*Assignment:*
From the data that follows, copy every line holding the string "down".
*** Data supplied
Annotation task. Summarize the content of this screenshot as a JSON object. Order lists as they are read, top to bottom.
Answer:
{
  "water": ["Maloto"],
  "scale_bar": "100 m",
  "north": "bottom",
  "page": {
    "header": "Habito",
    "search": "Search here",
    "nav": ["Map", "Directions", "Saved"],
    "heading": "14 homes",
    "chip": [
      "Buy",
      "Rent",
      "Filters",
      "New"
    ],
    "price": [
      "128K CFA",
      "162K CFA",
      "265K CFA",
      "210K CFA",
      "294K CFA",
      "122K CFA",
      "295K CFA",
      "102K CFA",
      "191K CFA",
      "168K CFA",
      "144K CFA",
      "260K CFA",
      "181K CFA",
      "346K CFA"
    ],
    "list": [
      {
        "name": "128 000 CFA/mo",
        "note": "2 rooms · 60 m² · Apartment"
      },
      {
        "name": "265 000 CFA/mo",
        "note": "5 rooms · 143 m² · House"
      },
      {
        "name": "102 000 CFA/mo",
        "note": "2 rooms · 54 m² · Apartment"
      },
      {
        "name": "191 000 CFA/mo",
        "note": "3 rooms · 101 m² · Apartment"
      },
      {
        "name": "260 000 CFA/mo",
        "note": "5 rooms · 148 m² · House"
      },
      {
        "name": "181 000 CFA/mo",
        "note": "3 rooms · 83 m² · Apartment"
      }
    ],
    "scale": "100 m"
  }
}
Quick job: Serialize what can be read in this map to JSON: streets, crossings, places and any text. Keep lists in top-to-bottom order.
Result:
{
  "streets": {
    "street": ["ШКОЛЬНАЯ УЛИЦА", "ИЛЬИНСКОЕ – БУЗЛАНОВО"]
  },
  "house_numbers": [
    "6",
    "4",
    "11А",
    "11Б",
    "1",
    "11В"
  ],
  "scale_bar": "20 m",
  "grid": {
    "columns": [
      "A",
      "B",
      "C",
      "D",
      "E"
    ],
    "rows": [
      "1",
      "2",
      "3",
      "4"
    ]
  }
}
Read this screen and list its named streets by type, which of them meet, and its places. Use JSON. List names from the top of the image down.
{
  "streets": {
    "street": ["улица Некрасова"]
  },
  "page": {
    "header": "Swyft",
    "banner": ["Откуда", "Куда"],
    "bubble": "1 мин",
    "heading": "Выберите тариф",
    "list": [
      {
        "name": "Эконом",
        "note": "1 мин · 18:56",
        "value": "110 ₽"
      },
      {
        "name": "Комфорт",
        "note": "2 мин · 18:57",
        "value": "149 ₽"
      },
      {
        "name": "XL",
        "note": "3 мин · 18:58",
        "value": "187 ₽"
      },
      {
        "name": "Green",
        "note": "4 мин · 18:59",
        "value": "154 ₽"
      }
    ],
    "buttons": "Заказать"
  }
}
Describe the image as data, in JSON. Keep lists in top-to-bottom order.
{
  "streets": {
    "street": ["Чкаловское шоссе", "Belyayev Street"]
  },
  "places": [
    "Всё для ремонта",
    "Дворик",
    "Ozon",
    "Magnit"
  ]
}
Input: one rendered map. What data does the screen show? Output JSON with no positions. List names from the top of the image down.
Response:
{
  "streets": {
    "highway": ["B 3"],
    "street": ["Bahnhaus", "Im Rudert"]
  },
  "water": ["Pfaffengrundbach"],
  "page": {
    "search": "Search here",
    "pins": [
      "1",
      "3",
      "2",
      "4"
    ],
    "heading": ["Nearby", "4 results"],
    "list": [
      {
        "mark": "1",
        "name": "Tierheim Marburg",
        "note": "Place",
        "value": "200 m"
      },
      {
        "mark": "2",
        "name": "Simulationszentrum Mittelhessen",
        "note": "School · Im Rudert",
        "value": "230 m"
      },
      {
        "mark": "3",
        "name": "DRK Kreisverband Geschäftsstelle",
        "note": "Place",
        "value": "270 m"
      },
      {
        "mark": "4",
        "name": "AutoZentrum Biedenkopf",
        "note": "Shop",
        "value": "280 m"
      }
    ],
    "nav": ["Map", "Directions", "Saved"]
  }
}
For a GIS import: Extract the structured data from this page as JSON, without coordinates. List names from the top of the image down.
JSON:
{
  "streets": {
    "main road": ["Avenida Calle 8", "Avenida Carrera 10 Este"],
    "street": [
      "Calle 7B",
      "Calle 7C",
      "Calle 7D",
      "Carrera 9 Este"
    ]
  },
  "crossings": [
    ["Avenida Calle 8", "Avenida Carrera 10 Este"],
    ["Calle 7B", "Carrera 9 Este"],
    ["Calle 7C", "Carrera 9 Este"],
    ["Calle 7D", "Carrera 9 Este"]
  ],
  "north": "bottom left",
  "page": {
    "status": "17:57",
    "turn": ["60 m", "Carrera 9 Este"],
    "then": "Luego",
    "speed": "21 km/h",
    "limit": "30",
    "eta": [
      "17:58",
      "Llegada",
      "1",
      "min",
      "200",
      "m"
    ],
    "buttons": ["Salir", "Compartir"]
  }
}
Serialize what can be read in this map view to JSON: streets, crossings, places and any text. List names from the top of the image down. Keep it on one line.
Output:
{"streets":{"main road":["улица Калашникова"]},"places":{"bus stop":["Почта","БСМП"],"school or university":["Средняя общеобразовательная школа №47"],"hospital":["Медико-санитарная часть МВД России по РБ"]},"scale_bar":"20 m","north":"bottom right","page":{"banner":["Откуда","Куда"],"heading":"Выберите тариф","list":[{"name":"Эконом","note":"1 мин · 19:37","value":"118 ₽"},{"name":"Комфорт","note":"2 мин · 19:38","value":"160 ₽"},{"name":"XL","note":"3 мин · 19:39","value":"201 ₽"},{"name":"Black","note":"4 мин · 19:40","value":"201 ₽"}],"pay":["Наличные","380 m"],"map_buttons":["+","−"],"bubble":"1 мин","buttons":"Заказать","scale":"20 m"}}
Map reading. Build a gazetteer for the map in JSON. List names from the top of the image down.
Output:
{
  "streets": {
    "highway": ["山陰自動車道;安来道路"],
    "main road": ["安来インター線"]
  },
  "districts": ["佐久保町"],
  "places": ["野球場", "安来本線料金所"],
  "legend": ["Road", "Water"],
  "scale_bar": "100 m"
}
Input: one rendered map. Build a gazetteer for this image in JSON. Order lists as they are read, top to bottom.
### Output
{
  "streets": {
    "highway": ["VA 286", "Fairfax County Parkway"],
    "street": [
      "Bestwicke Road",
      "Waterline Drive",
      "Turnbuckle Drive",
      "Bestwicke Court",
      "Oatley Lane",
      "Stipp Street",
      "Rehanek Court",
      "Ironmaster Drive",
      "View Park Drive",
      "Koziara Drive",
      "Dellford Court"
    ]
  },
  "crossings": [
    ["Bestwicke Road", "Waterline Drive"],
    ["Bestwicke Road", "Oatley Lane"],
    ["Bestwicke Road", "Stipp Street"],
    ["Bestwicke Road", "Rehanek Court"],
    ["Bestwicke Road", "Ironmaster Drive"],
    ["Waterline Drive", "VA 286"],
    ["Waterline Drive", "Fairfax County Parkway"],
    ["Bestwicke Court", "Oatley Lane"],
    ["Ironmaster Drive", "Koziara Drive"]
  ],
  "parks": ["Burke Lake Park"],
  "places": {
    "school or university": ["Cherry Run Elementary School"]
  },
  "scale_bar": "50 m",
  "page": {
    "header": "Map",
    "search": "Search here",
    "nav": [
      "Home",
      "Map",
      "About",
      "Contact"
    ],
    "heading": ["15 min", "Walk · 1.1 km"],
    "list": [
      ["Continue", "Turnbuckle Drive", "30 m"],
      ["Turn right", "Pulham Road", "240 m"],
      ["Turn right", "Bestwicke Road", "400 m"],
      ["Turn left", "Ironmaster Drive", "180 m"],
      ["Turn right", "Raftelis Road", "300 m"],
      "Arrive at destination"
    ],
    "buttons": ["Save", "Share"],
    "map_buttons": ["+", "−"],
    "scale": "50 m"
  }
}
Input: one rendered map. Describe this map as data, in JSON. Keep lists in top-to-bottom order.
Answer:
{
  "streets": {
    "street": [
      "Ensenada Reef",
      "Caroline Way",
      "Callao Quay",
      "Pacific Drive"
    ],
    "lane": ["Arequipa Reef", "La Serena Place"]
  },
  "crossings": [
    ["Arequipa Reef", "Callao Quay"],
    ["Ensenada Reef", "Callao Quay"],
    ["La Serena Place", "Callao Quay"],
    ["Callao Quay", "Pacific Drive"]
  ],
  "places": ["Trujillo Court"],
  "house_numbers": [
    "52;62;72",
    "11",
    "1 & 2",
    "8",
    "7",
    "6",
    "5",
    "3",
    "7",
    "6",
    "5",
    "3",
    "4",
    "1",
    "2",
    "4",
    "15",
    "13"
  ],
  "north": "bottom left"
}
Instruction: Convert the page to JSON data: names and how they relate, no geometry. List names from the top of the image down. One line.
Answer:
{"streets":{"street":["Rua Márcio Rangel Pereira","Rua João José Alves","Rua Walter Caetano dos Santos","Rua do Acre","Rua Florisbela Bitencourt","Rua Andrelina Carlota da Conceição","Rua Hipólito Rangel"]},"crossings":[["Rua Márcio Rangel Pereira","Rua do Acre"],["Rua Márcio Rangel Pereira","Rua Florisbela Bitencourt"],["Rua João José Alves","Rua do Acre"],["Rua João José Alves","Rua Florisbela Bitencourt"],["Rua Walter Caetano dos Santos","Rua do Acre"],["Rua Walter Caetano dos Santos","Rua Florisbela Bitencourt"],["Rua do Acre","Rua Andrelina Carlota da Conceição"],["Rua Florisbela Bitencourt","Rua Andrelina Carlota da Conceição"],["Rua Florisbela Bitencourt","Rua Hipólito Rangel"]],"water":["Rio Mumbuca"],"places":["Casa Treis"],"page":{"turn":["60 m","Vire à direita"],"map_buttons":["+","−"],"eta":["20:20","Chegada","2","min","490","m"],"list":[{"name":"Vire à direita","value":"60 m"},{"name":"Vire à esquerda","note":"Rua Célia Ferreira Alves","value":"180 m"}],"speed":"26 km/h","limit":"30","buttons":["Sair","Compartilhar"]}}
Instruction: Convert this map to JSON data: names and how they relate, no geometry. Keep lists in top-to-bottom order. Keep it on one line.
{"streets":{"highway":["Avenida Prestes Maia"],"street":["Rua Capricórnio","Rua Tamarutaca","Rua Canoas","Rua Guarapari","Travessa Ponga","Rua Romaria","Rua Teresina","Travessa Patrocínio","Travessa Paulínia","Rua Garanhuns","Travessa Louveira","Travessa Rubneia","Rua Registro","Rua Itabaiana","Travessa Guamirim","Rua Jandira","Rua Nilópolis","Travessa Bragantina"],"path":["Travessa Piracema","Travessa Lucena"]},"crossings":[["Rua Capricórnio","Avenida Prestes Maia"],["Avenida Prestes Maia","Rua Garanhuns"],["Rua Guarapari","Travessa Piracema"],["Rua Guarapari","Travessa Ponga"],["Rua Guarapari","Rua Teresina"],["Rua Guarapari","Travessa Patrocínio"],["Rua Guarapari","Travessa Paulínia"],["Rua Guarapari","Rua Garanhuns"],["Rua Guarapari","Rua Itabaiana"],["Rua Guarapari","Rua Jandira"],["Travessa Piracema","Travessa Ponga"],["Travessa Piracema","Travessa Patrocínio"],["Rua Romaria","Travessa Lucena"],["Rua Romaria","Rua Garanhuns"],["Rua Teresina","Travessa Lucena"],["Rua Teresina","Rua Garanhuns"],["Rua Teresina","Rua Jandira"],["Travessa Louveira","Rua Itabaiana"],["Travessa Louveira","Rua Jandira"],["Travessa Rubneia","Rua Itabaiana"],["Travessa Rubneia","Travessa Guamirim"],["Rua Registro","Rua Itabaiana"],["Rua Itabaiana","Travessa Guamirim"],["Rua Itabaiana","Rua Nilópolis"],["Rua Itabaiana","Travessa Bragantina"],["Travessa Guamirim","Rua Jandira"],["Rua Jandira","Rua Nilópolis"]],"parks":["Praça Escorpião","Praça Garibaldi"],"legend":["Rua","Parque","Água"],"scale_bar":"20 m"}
******
*Response to this exercise:*
Read this screen and list its named streets by type, which of them meet, and its places. Use JSON. List names from the top of the image down.
Input: one rendered map. What data does the screen show? Output JSON with no positions. List names from the top of the image down.
For a GIS import: Extract the structured data from this page as JSON, without coordinates. List names from the top of the image down.
Serialize what can be read in this map view to JSON: streets, crossings, places and any text. List names from the top of the image down. Keep it on one line.
Map reading. Build a gazetteer for the map in JSON. List names from the top of the image down.
Instruction: Convert the page to JSON data: names and how they relate, no geometry. List names from the top of the image down. One line.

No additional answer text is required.